67-410.
Formation of partnership.
(1) Except as otherwise provided in subsection (2) of this section, the association of two or more persons to carry on as co-owners a business for profit forms a partnership, whether or not the persons intend to form a partnership.
(2) An association formed under a statute other than the Uniform Partnership Act of 1998, a predecessor statute, or a comparable statute of another jurisdiction is not a partnership under the act.
(3) In determining whether a partnership is formed, the following rules apply:
(a) Joint tenancy, tenancy in common, tenancy by the entireties, joint property, common property, or part ownership does not by itself establish a partnership, even if the co-owners share profits made by the use of the property;
(b) The sharing of gross returns does not by itself establish a partnership, even if the persons sharing them have a joint or common right or interest in property from which the returns are derived; and
(c) A person who receives a share of the profits of a business is presumed to be a partner in the business, unless the profits were received in payment:
(i) Of a debt by installments or otherwise;
(ii) For services as an independent contractor or of wages or other compensation to an employee;
(iii) Of rent;
(iv) Of an annuity or other retirement or health benefit to a beneficiary, representative, or designee of a deceased or retired partner;
(v) Of interest or other charge on a loan, even if the amount of payment varies with the profits of the business, including a direct or indirect present or future ownership of the collateral, or rights to income, proceeds, or increase in value derived from the collateral; or
(vi) For the sale of the goodwill of a business or other property by installments or otherwise.

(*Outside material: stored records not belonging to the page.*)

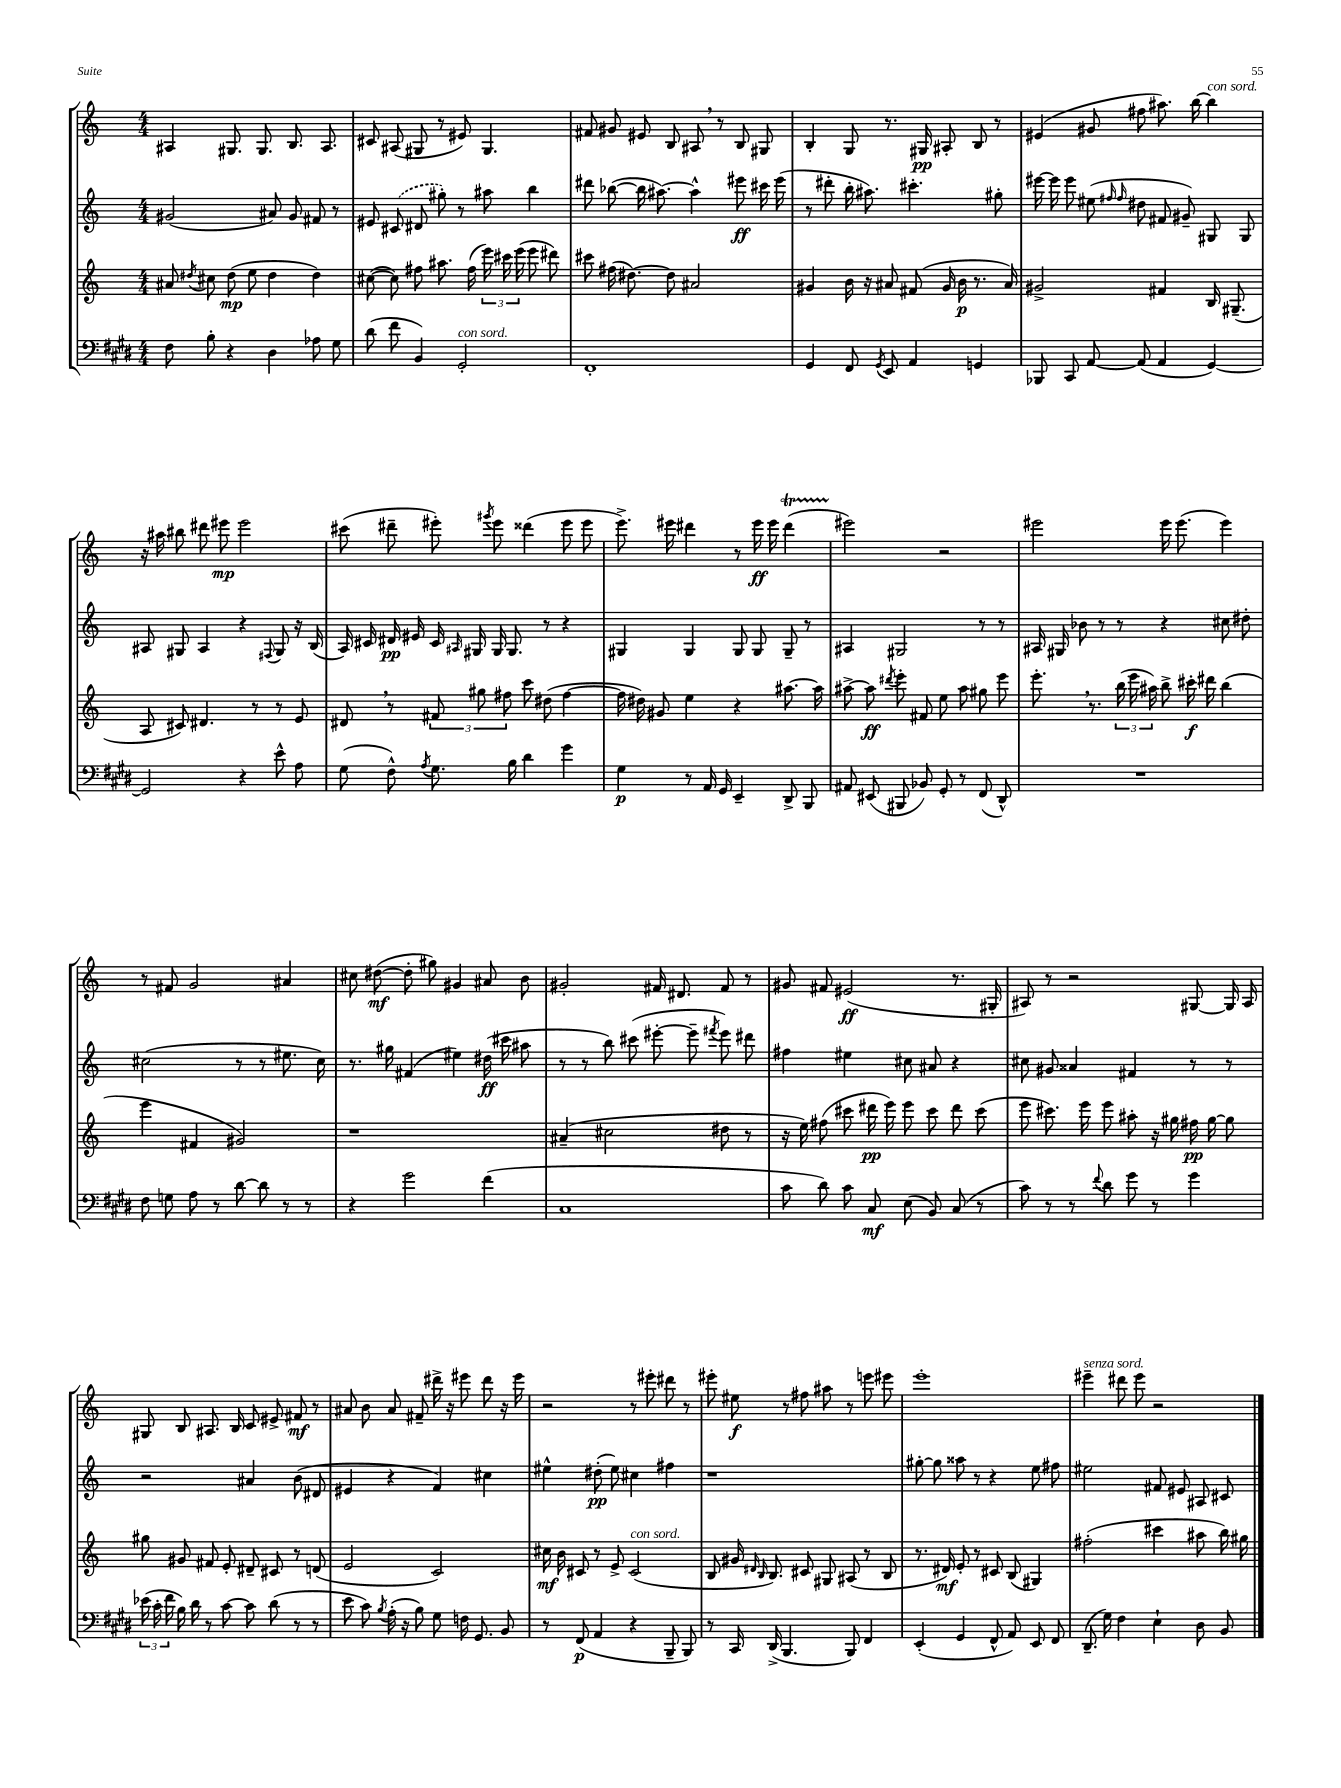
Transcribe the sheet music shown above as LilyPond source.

<<
\new StaffGroup <<
\new Staff = "s0" {
    \clef treble \key c \major \numericTimeSignature \time 4/4
    \autoBeamOff ais4 gis8. gis8. b8. ais8. |
    cis'8 ais8( gis8 r8 eis'8) gis4. |
    fis'8 gis'8 eis'8 b8 ais8 \breathe r8 b8 gis8 |
    b4-. g8 r8. gis16\pp ais8-. b8 r8 |
    eis'4( gis'8 fis''8 ais''8.) b''16~ b''4^\markup { \italic "con sord." } |
    r16 ais''16 bis''8 dis'''8 eis'''8\mp eis'''2 |
    cis'''8( dis'''8-- eis'''8-.) \acciaccatura { gis'''8 } eis'''8 disis'''4( eis'''8 eis'''8 |
    e'''8.->) eis'''16 dis'''4 r8 eis'''16\ff eis'''16 dis'''4\startTrillSpan( |
    eis'''2\stopTrillSpan) r2 |
    eis'''2 eis'''16 eis'''8.( eis'''4) |
    r8 fis'8 g'2 ais'4 |
    cis''8 dis''8~\mf( dis''8-. gis''8) gis'4 ais'8 b'8 |
    gis'2-. fis'16 dis'8. fis'8 r8 |
    gis'8 fis'8 eis'2\ff( r8. gis16-. |
    ais8) r8 r2 gis8~ gis16 ais16 |
    gis8 b8 ais8. b16 c'8 eis'8-> fis'8\mf r8 |
    ais'8 b'8 ais'8 fis'8-- dis'''16-> r16 eis'''8 dis'''8 r16 eis'''16 |
    r2 r8 eis'''8-. dis'''8 r8 |
    eis'''8-. eis''8\f r8 fis''8 ais''8 r8 e'''8 eis'''8 |
    e'''1-. |
    eis'''4--^\markup { \italic "senza sord." } dis'''8 eis'''8 r2 \bar "|." |
}
\new Staff = "s1" {
    \clef treble \key c \major \numericTimeSignature \time 4/4
    \autoBeamOff gis'2( ais'8) gis'8 fis'8 r8 |
    eis'8 \once \slurDashed cis'8( dis'8 gis''8-.) r8 ais''8 b''4 |
    dis'''8 bes''8~( bes''16 ais''8.~) ais''4-^ eis'''8\ff cis'''16 eis'''16( |
    r8 dis'''8-. b''16-. ais''8.) cis'''4.-. gis''8-. |
    eis'''16~ eis'''16 eis'''8 eis''8( \grace { fis''16 fis''16 } dis''8 fis'8 gis'8--) gis8 gis8 |
    ais8 gis8 ais4 r4 \appoggiatura { fis8 } gis8 r16 b16( |
    a16) cis'16 dis'16\pp eis'16 cis'16 \grace { ais16 } gis16 gis16 gis8. r8 r4 |
    gis4 gis4 gis8 gis8 gis8-- r8 |
    ais4 gis2 r8 r8 |
    ais16 gis16 bes'8 r8 r8 r4 cis''8 dis''8-. |
    cis''2( r8 r8 eis''8. cis''16) |
    r8. gis''16 fis'4( eis''4) dis''16\ff( cis'''16 ais''8 |
    r8 r8 b''8) cis'''8( eis'''8~-. eis'''8-- \acciaccatura { fis'''8 } eis'''8) dis'''8 |
    fis''4 eis''4 cis''8 ais'8 r4 |
    cis''8 gis'8 aisis'4 fis'4 r8 r8 |
    r2 ais'4 b'8( dis'8 |
    eis'4 r4 f'4) cis''4 |
    eis''4-^ dis''8-.\pp( eis''8) cis''4 fis''4 |
    r1 |
    gis''8~-. gis''8 aisis''8 r8 r4 e''8 fis''8 |
    eis''2 fis'8 eis'8 ais8 cis'8 \bar "|." |
}
\new Staff = "s2" {
    \clef treble \key c \major \numericTimeSignature \time 4/4
    \autoBeamOff ais'8 \acciaccatura { dis''8 } cis''8 dis''8\mp( e''8 dis''4 dis''4) |
    cis''8~( cis''8) fis''8 ais''8. fis''16( \tuplet 3/2 { e'''16) cis'''16 e'''16( } e'''8 dis'''8) |
    cis'''8 fis''16( dis''8.~) dis''8 ais'2 |
    gis'4 b'16 r16 ais'8 fis'8( gis'16 b'16\p r8. ais'16) |
    gis'2-> fis'4 b16 gis8.--( |
    a8 cis'8) dis'4. r8 r8 e'8 |
    dis'8 \breathe r8 \tuplet 3/2 { fis'8 gis''8 fis''8 } c'''8 dis''8( fis''4~ |
    fis''16 dis''16) gis'8 e''4 r4 ais''8.~ ais''16 |
    ais''8~-> ais''8\ff \acciaccatura { dis'''8 } e'''8-. fis'8 e''8 ais''8 gis''8 e'''8 |
    e'''8.-. \breathe r8. \tuplet 3/2 { b''16( e'''16 ais''16) } b''8-> cis'''16-.\f dis'''16 b''4( |
    e'''4 fis'4 gis'2) |
    r1 |
    ais'4--( cis''2 dis''8 r8 |
    r16 e''16) fis''8( cis'''8 dis'''16\pp e'''16) e'''8 cis'''8 dis'''8 cis'''8( |
    e'''8 cis'''8.) e'''16 e'''8 ais''8-. r16 gis''16 fis''16\pp gis''16~ gis''8 |
    gis''8 gis'8 fis'8 e'8-. dis'8-- cis'8 r8 d'8( |
    e'2 c'2) |
    cis''16\mf b'16 cis'8 r8 e'8-> cis'2^\markup { \italic "con sord." }( |
    b8 gis'16 \grace { dis'16 b16 } b8.) cis'8 gis8 ais8( r8 b8 |
    r8. dis'16\mf) e'8-. r8 cis'8 b8( gis4) |
    fis''2-.( cis'''4 ais''8 b''16) gis''16 \bar "|." |
}
\new Staff = "s3" {
    \clef bass \key e \major \numericTimeSignature \time 4/4
    \autoBeamOff fis8 b8-. r4 dis4 aes8 gis8 |
    dis'8( fis'8 b,4) gis,2-.^\markup { \italic "con sord." } |
    fis,1-. |
    gis,4 fis,8 \acciaccatura { gis,8 } e,8 a,4 g,4 |
    bes,,8 cis,8 a,8~ a,8( a,4 gis,4~) |
    gis,2 r4 e'8-^ a8 |
    gis8( fis8-^) \acciaccatura { a8 } gis8. b16 dis'4 gis'4 |
    gis4\p r8 a,16 gis,16 e,4-- dis,8-> b,,8 |
    ais,8 eis,8( bis,,8 bes,8) gis,8-. r8 fis,8( dis,8-^) |
    R1 |
    fis8 g8 a8 r8 dis'8~ dis'8 r8 r8 |
    r4 gis'2 fis'4( |
    cis1 |
    cis'8 dis'8) cis'8 cis8\mf e8( b,8) cis8( r8 |
    cis'8) r8 r8 \appoggiatura { fis'8 } dis'8 gis'8 r8 gis'4 |
    \tuplet 3/2 { ees'16( cis'16-. fis'16 } b16) dis'16 r8 cis'8~ cis'8 dis'8( r8 r8 |
    e'8 cis'8) \acciaccatura { b8 } a16-.( r16 b8) gis8 f16 gis,8. b,8 |
    r8 fis,8\p( a,4 r4 b,,8-- b,,8) |
    r8 cis,16 dis,16->( b,,4. b,,8) fis,4 |
    e,4-.( gis,4 fis,8-^ a,8) e,8 fis,8 |
    dis,8.--( gis16) fis4 e4-! dis8 b,8 \bar "|." |
}
>>
>>
\layout { \context { \Score \remove "Bar_number_engraver" } }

Source:Laws 1997, LB 523, ยง 10.
Annotations
A business qualifies as a partnership under the "business for profit" element of subsection (1) of this section so long as the parties intended to carry on a business with the expectation of profits. In re Dissolution & Winding Up of KeyTronics, 274 Neb. 936, 744 N.W.2d 425 (2008).
Being "co-owners" of a business for profit does not refer to the co-ownership of property, but to the co-ownership of the business intended to garner profits. In re Dissolution & Winding Up of KeyTronics, 274 Neb. 936, 744 N.W.2d 425 (2008).
If the parties' voluntary actions objectively form a relationship in which they carry on as co-owners of a business for profit, then they may inadvertently create a partnership despite their expressed subjective intention not to do so. In re Dissolution & Winding Up of KeyTronics, 274 Neb. 936, 744 N.W.2d 425 (2008).
In both actions inter sese between alleged partners and actions by a third party against an alleged partnership, the party asserting the existence of a partnership must prove that relationship by a preponderance of the evidence. In re Dissolution & Winding Up of KeyTronics, 274 Neb. 936, 744 N.W.2d 425 (2008).
In considering the parties' intent to form an association, it is generally considered relevant how the parties characterize their relationship or how they have previously referred to one another. In re Dissolution & Winding Up of KeyTronics, 274 Neb. 936, 744 N.W.2d 425 (2008).
The objective indicia of co-ownership required for a partnership are commonly considered to be (1) profit sharing, (2) control sharing, (3) loss sharing, (4) contribution, and (5) co-ownership of property, but no single indicium is either necessary or sufficient to prove co-ownership. In re Dissolution & Winding Up of KeyTronics, 274 Neb. 936, 744 N.W.2d 425 (2008).